> _BRANO DA LEGGERE_:
# # # # # # #

Osama bin-Laden e Ayman al-Zawahiri. (Fonte: ISPI)

Tradimento?

Il tradimento, in casi del genere, è sempre possibile. Al-Zawahiri era diventato ingombrante, depositario di tanti segreti, ormai troppi. A chi poteva risultare ingombrante? Per chi lo ha eliminato o per chi lo ha ospitato fino a farlo alloggiare in un appartamento nel pieno centro di Kabul?

Tutti sanno – e la frangia stessa ha confermato – che si tratta della fronda Haqqani, estremista e designata come terrorista da anni, di grande peso politico e miliziano nell’universo dei Talebani. La rete degli Haqqani è guidata dall’attuale ministro dell’interno afghano, Sirajjuddin Haqqani, braccio armato della scuola coranica deobandi e della famigerata Shura di Quetta, consiglio fanatizzato e influentissimo nella cerchia che fu del mullah Omar.

Il destino dei leader estremisti, sembra destinato a incontrare sempre un qualche traditore. La ricerca del traditore – che raramente si trova – fa perdere di vista però la sostanza: esiste un magma, un movimento oscuro molto diverso da quello apparentemente rivoluzionario o terrorista, fatto di complicità, connivenze, usi perversi delle persone. È comunque da lì, dal magma, che emerge il tradimento. Probabilmente è stato così per bin–Laden, per al-Baghdadi– ucciso a centinaia di chilometri di distanza da dove fece perdere le sue tracce e al di là delle linee nemiche che lo assediavano –, ora per al-Zawahiri.

# # # # # # #

> _DATI FORNITI_:
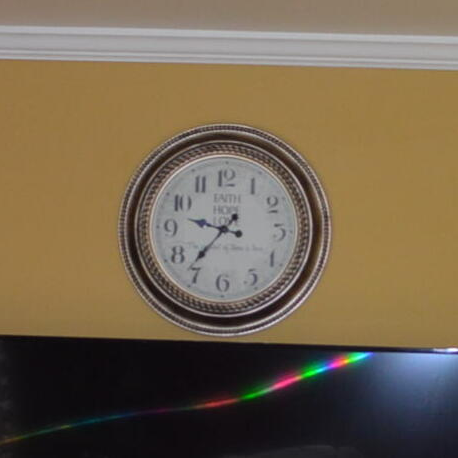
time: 9:36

# # # # # # #

> _SFIDE_:
1. Rispondi a queste domande sul brano su al-Zawahiri:
(a) In quale luogo al-Zawahiri era stato fatto alloggiare?
(b) Chi guida la rete degli Haqqani?
(c) Da dove emerge il tradimento, secondo il brano?
2. Riprendi il brano su al-Zawahiri a partire dalla sua ultima frase.

> _RISULTATI_:
1.
(a) In un appartamento nel pieno centro di Kabul.
(b) Sirajjuddin Haqqani, attuale ministro dell'interno afghano.
(c) Dal magma, un movimento oscuro fatto di complicità, connivenze e usi perversi delle persone.

2.
Come mai dal ritorno dei Talebani al-Zawahiri non aveva fatto una sola dichiarazione sull’Afghanistan? Come mai il possibile protettore Haqqani aveva mai fatto cenno della sua presenza nel Paese? Che peso aveva al-Zawahiri nel nuovo Afganistan?

In questi gruppi la perversione della vera religione è fuori discussione, ma ancor più indiscusse sono le relazioni torbide, ciniche e altrettanto perverse con ambienti, regimi e servizi e contro–servizi segreti, pronti a qualsiasi trasversalità. Capire il magma a me sembra più importante che individuare il supposto vero traditore.

La precisione

Il secondo elemento è la precisione. Uccidere un super ricercato sembra un risultato in sé. “Ti abbiamo scovato!”: ha in sostanza detto il presidente Biden. Ma l’effetto cercato, a me sembra, sia un altro: uccidere un uomo dentro la sua casa, al centro di Kabul, senza sfiorare – se vero – le altre persone presenti nell’appartamento, senza fare neppure grandi danni all’immobile, senza, quindi, il minimo danno collaterale, è la vera prova di efficienza e di forza del presidente degli Stati Uniti.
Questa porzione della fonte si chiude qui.